Solute Transport During Absorption of Water by Soil: Laboratory Studies and Their Practical Implications

An experimental study of solute transport during absorption into uniform horizontal soil columns is reported. Three pairs of experiments were performed. Each pair had a common initial moisture content (0.04, 0.1, or 0.15), with one experiment involving displacement of concentrated soil solution by dilute solution and the other, vice versa. In all experiments, both the soil solution content and the salt concentration preserved similarity in terms of distance divided by square root of time. This confirmed earlier observations that the longitudinal dispersion coefficient for the conditions of these experiments is effectively independent of volume flux density. These results were found to be consistent with the studies of Saffman (1959) and Pfannkuch (1963) on transport during steady flow. The inferred dispersion coefficient is essentially independent also of the volumetric moisture content (at least in the range 0.18–0.28).

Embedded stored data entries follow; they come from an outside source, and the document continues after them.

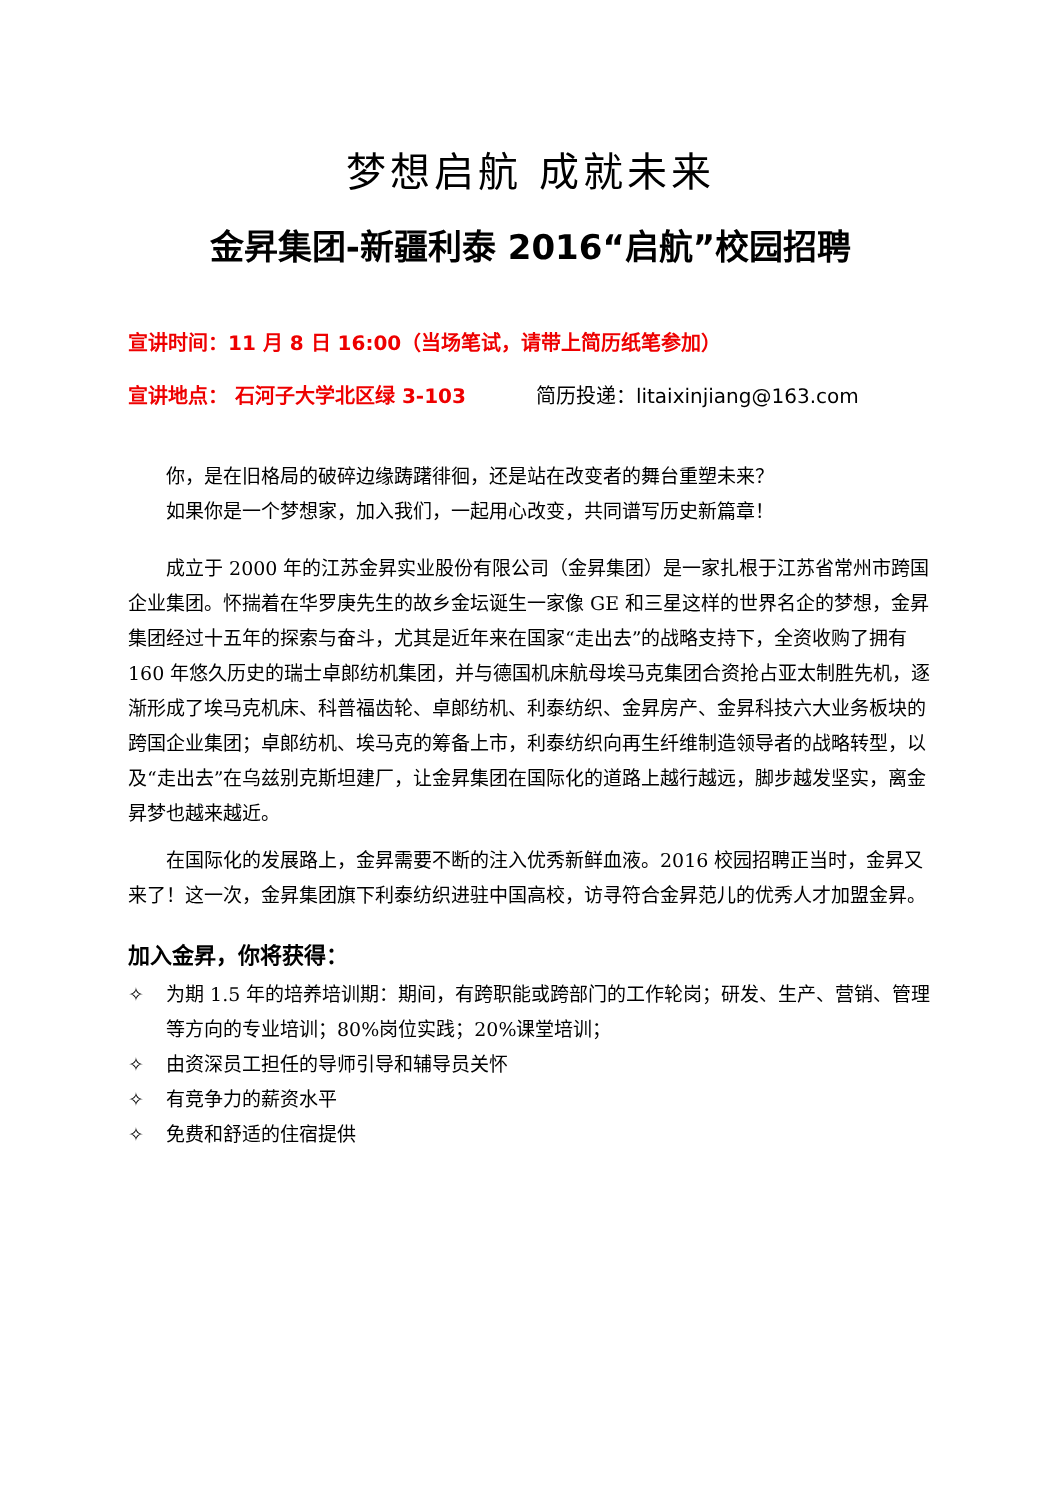梦想启航 成就未来
金昇集团-新疆利泰 2016“启航”校园招聘
宣讲时间：11 月 8 日 16:00（当场笔试，请带上简历纸笔参加）
宣讲地点： 石河子大学北区绿 3-103 简历投递：litaixinjiang@163.com
你，是在旧格局的破碎边缘踌躇徘徊，还是站在改变者的舞台重塑未来？
如果你是一个梦想家，加入我们，一起用心改变，共同谱写历史新篇章！
成立于 2000 年的江苏金昇实业股份有限公司（金昇集团）是一家扎根于江苏省常州市跨国企业集团。怀揣着在华罗庚先生的故乡金坛诞生一家像 GE 和三星这样的世界名企的梦想，金昇集团经过十五年的探索与奋斗，尤其是近年来在国家“走出去”的战略支持下，全资收购了拥有 160 年悠久历史的瑞士卓郎纺机集团，并与德国机床航母埃马克集团合资抢占亚太制胜先机，逐渐形成了埃马克机床、科普福齿轮、卓郎纺机、利泰纺织、金昇房产、金昇科技六大业务板块的跨国企业集团；卓郎纺机、埃马克的筹备上市，利泰纺织向再生纤维制造领导者的战略转型，以及“走出去”在乌兹别克斯坦建厂，让金昇集团在国际化的道路上越行越远，脚步越发坚实，离金昇梦也越来越近。
在国际化的发展路上，金昇需要不断的注入优秀新鲜血液。2016 校园招聘正当时，金昇又来了！这一次，金昇集团旗下利泰纺织进驻中国高校，访寻符合金昇范儿的优秀人才加盟金昇。
加入金昇，你将获得：
✧ 为期 1.5 年的培养培训期：期间，有跨职能或跨部门的工作轮岗；研发、生产、营销、管理等方向的专业培训；80%岗位实践；20%课堂培训；
✧ 由资深员工担任的导师引导和辅导员关怀
✧ 有竞争力的薪资水平
✧ 免费和舒适的住宿提供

It is approximately equal to the product of the volumetric moisture content and the molecular diffusivity of KCl in water. The practical implications of the work for field problems are explored, use being made of scaling theory for flow processes involving capillarity and viscous flow. It is concluded that, for the majority of field soils, solute transport during unsaturated flow of any practical duration may be described by a velocity‐independent dispersion coefficient. This represents a very great simplification of the formulation, analysis, and prediction of solute transport in such systems. The observed pistonlike displacement of the initial water in the columns by the absorbed water suggests that there is no basis for subdividing the water in the system into mobile and immobile fractions. Further theoretical and experimental work is under way on solute transport during infiltration, and during absorption into very coarsetextured soils (for which the dispersion coefficient is not velocity independent).